Why does Web3 privacy feel like it's been going in circles for so many years?
When we entered the industry, we believed in transparency and immutability, but when enterprise-level applications want to share the pie, this kind of 'naked running' transparency has become a stumbling block.
Once data touches the regulatory red line, the project party is left in a panic.
Recently, I've been reviewing the design logic of @MidnightNetwork ; I feel this project is indeed quite interesting. It didn't just pile on ZK proofs but instead created a so-called 'rational privacy,' reconstructing the underlying logic of data flow.
Not long ago, I saw Midnight switch the cryptographic curve from Pluto-Eris to BLS12-381, and my first reaction was that these people finally figured it out.
Using non-standard curves may look advanced, but maintenance later is a bottomless pit. After switching to standardized curves, the verification time was directly cut from 12 milliseconds to 6 milliseconds, and the proof size shrank to 5k.
Don't underestimate this 1k difference; in high-frequency trading, it's not just performance optimization; it's practically a double booster for network throughput. Moreover, for developers, this standardization means a significant reduction in the CPU overhead of recursive proofs, especially in conjunction with that Compact language that has a TypeScript flavor. Even a Web2 developer who just switched careers can write a privacy contract without feeling like they're reading a foreign language, as the system can automatically generate succinct proofs.
What I am most optimistic about is that Midnight does not intend to become a fully masked 'black box' like Zcash.
It operates on Selective Disclosure, which is programmatic selective disclosure.
For example, in DeFi lending, you only need to prove that your credit score or assets meet the standard, without having to lay all transactions bare in the sunlight. This logic of 'useful is private' essentially leaves a backdoor for regulation while not allowing sensitive data to leak. This leads to the dual-token closed loop of NIGHT and DUST: if you hold NIGHT, it automatically generates DUST, and DUST is non-transferable, purely serving as transaction fee fuel. This 'battery model' directly cuts off money laundering and malicious transfer ideas, as the fuel itself cannot circulate, thereby greatly reducing pressure from regulators.
A few days ago, NIGHT opened on Binance spot, and I watched the K-line all day. A 10% pullback is actually quite normal, especially since 24 million airdropped tokens directly hit the market, and with the initial circulating supply accounting for 70% of the total supply, a high turnover rate is inevitable.

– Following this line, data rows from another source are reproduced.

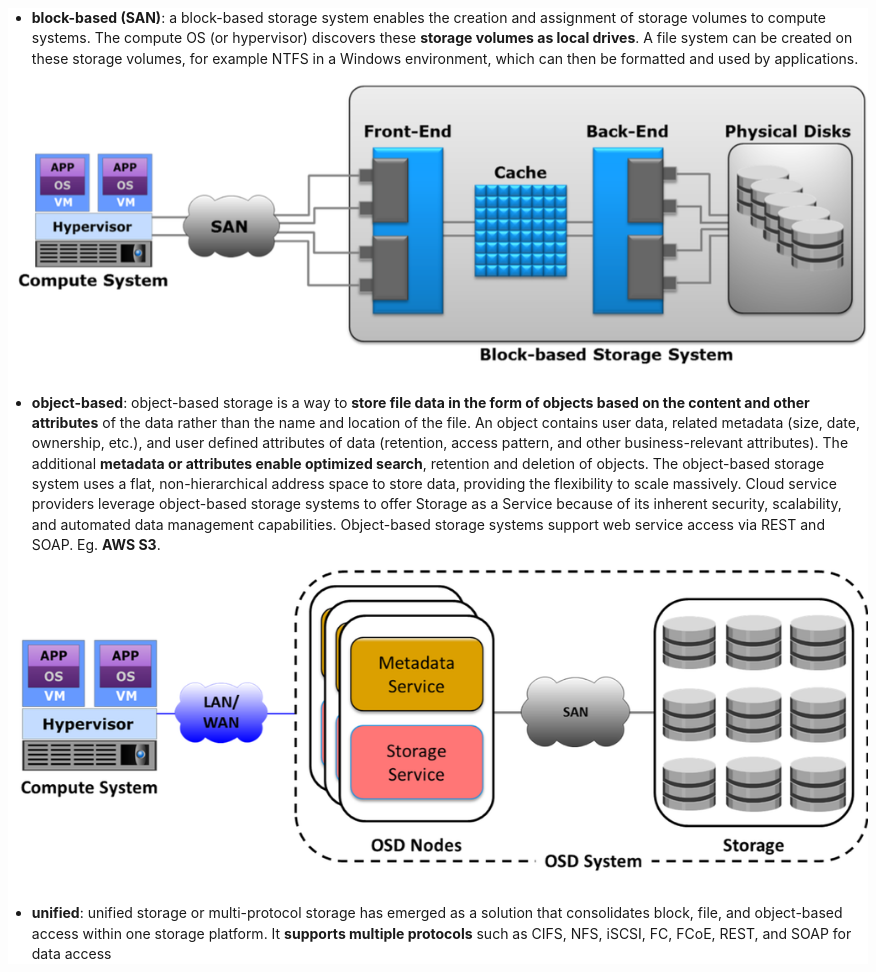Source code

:*   **block-based (SAN)**: a block-based storage system enables the creation and assignment of storage volumes to compute systems. The compute OS (or hypervisor) discovers these **storage volumes as local drives**. A file system can be created on these storage volumes, for example NTFS in a Windows environment, which can then be formatted and used by applications.

![](./assets/block-based-storage-access.png)

*   **object-based**: object-based storage is a way to **store file data in the form of objects based on the content and other attributes** of the data rather than the name and location of the file. An object contains user data, related metadata (size, date, ownership, etc.), and user defined attributes of data (retention, access pattern, and other business-relevant attributes). The additional **metadata or attributes enable optimized search**, retention and deletion of objects. The object-based storage system uses a flat, non-hierarchical address space to store data, providing the flexibility to scale massively. Cloud service providers leverage object-based storage systems to offer Storage as a Service because of its inherent security, scalability, and automated data management capabilities. Object-based storage systems support web service access via REST and SOAP. Eg. **AWS S3**.

![](./assets/object-based-storage-access.png)

*   **unified**: unified storage or multi-protocol storage has emerged as a solution that consolidates block, file, and object-based access within one storage platform. It **supports multiple protocols** such as CIFS, NFS, iSCSI, FC, FCoE, REST, and SOAP for data access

Interestingly, the price of NIGHT has stabilized around $0.051, with a 24-hour trading volume breaking 130 million, indicating that the underlying liquidity support is very stable.
This wave is not simply retail FOMO; it is institutions and veterans probing the depth. Especially considering that the nodes in the subsequent federation are all giants like MoneyGram, Vodafone, and eToro, these people are not running nodes for quick gains; they want to use Midnight's ZK architecture for cross-border remittances and anonymous aggregation of telecom data.
In my view, for giants like Vodafone, if they can bring user credit data onto the blockchain lending model through ZK proofs, while remaining compliant and not selling privacy, that would be what true Web3 infrastructure should do. Midnight's Kachina framework separates public and private state ledgers quite thoroughly; during node verification, only the proof results are considered, without touching sensitive inputs. This is a different dimension of experience compared to Cardano's Plutus language. Hoskinson's decision to invest $200 million himself, avoiding the VC premium route, is actually to preserve Midnight's 'purity'.
The privacy track has now passed the 'hide and seek' phase of barbaric growth.
In the future, whoever can make privacy compliant, user-friendly, and cost-effective will survive.
Currently, the price of $NIGHT $0.051 corresponds to a market value of $850 million. Considering the institutional nodes and technical path behind it, I believe it is still in a rational bottom-building range.
If the mainnet Kūkolu can go live as scheduled at the end of March, the governance capital attributes of NIGHT will be ignited. Everyone is waiting for the real-world performance of the mainnet; if those blue-chip nodes can really operate smoothly, the leap of NIGHT from a governance token to a resource base might be the most exciting event in this year's privacy sector.